Maybe I'd play with the new colours, but probably not. Like many writers I know, I have certain pens that I love to use, and others I reject. Reasons for rejection might be the pen is too thin to grip (I've had RSI problems for years), or the nib is no good. There are lots of roller ball pens I won't touch because I know I'll wreck the little ball in no time. Others are no good because I wear one side down and then the pen will no longer write properly. I like a pen that writes smoothly, no matter what (or how hard I press down, obviously!), and that I can grip properly.

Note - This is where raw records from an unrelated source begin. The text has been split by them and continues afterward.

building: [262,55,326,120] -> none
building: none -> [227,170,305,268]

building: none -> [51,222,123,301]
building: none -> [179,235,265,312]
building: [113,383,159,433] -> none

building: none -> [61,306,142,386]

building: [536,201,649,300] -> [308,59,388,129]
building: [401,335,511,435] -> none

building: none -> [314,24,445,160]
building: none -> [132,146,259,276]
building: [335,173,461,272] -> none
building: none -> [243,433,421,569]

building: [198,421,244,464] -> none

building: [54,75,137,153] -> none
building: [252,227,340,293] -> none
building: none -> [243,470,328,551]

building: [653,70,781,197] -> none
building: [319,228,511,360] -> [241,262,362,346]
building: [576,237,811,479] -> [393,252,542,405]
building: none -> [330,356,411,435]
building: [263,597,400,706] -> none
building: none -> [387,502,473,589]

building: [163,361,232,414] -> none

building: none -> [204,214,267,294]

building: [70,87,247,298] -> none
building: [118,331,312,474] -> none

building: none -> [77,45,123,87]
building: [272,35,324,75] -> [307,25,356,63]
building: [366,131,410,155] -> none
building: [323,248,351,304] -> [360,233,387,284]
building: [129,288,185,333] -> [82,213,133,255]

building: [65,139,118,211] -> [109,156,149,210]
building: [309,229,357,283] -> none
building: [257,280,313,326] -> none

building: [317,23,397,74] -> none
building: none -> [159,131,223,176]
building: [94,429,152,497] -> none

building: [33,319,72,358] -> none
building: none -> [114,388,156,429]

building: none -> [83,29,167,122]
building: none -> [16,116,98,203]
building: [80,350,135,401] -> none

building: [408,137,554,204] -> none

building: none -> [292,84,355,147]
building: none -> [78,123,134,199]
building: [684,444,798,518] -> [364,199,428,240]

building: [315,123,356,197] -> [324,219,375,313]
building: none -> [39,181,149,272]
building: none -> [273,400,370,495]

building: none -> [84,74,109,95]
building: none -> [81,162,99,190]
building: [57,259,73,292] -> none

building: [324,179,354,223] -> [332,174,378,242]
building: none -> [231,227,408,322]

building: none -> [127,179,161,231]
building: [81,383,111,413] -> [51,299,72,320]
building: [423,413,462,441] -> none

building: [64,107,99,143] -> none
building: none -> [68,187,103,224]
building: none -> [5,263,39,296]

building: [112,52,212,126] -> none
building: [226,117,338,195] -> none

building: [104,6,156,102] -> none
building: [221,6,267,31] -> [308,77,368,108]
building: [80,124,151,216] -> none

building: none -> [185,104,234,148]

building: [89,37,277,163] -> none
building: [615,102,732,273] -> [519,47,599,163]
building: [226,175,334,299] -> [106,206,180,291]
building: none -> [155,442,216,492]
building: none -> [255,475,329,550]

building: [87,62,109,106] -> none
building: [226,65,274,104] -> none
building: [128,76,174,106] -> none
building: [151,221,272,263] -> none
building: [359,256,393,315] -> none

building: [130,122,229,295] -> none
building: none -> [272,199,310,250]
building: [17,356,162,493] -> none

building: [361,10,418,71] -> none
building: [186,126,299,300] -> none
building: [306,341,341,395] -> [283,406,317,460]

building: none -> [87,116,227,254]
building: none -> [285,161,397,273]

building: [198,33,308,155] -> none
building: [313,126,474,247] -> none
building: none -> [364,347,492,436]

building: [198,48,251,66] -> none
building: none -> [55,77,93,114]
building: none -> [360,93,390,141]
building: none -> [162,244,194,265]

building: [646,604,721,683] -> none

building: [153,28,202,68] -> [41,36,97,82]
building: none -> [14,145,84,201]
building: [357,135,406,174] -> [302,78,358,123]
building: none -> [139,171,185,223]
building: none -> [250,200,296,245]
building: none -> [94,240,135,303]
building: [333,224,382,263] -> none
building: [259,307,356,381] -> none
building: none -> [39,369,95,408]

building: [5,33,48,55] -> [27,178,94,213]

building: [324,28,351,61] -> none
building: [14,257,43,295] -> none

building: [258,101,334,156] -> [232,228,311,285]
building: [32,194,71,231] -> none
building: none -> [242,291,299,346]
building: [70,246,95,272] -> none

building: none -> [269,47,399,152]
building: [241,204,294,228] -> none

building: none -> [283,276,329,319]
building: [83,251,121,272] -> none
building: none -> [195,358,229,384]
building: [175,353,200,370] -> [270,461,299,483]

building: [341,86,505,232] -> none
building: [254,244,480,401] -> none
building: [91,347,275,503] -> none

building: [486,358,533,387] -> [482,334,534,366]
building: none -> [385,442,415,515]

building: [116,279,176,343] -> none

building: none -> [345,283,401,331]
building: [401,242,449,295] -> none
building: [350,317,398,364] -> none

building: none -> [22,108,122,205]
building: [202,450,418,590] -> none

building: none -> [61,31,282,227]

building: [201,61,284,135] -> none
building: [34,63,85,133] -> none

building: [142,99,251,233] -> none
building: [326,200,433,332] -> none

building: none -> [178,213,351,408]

Ah, pens... And then we move on to keyboards. My big test for a laptop is how the keys feel when I bash them. OK, I don't bash them in the shop, but I give them a bit of a workout, all the same. They do all feel different (try it sometime). I love the little laptops that are out now, but I can just see myself, elbows cocked way up in the air, neck straining, as I try to get my fingers onto the tiny keyboard properly. Not likely. I used to have an ergonomic keyboard for my RSI, but in the end it didn't make much difference. It was the height of the keyboard that was the main factor.
Pen or keyboard - both are instruments of creation for writers. And also instruments of destruction. My osteopath is forever scolding me for what he sees are the results of poor computer habits. I have a ganglion on my wrist (from the mouse) and constant neck and shoulder problems. All self-inflicted. But I am learning to take notice of the warning twinges, and get up and stretch, or have a rest for a while. I'm also trying harder to do the exercises I've been given. I wish I could say going back to the pen would solve these problems, but it won't. The damage has been done.
OK, I'm off now to do my doorway stretches!